** Supplied data follows **

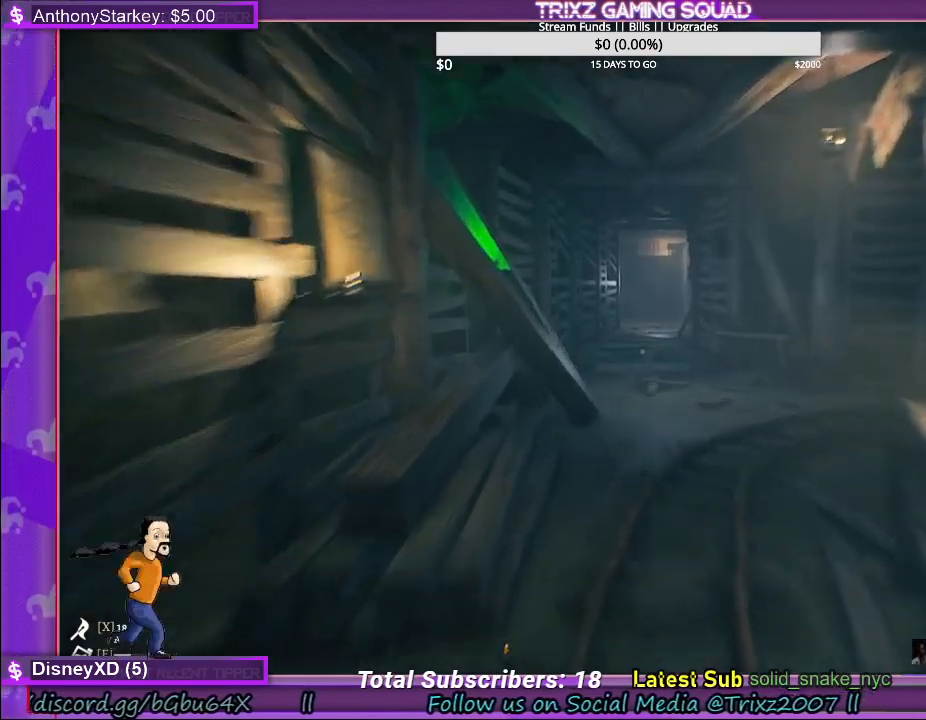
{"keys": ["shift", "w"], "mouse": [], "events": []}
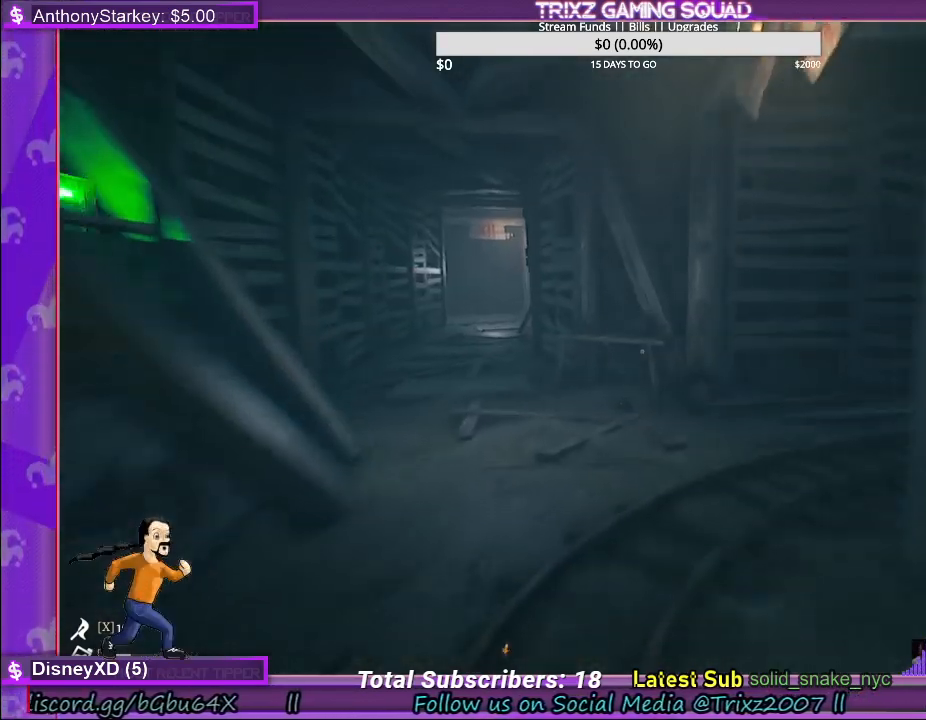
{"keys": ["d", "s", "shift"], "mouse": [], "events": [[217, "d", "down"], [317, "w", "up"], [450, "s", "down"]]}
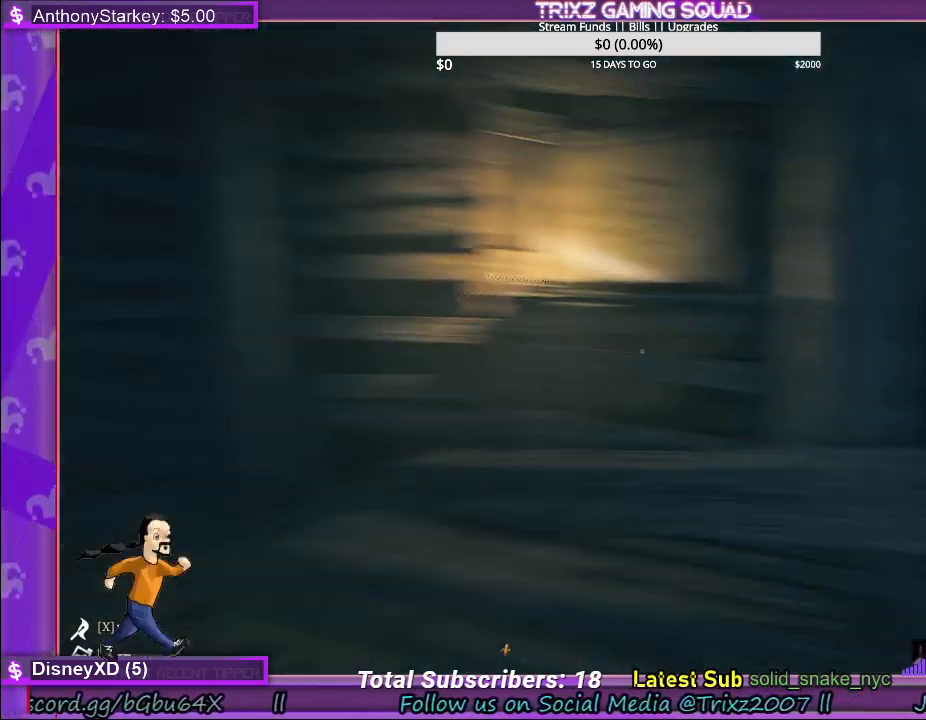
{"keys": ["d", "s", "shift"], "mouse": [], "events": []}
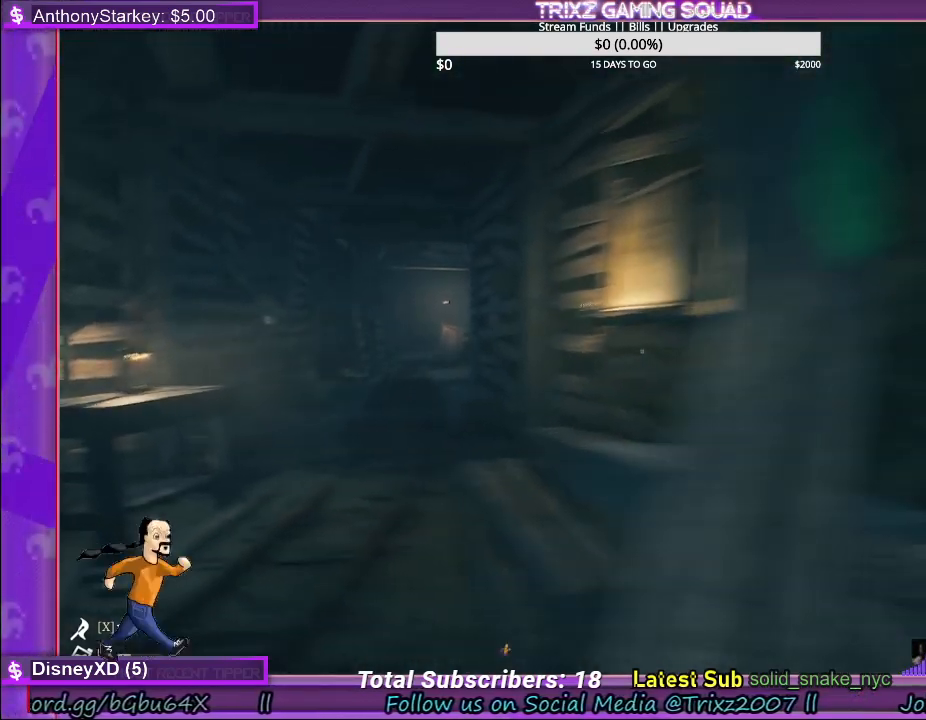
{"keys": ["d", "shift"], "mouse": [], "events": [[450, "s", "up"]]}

** End of Supplied data **

An exact copy of the data is required, with the pictures excluded.

{"keys": ["shift", "w"], "mouse": [], "events": []}
{"keys": ["d", "s", "shift"], "mouse": [], "events": [[217, "d", "down"], [317, "w", "up"], [450, "s", "down"]]}
{"keys": ["d", "s", "shift"], "mouse": [], "events": []}
{"keys": ["d", "shift"], "mouse": [], "events": [[450, "s", "up"]]}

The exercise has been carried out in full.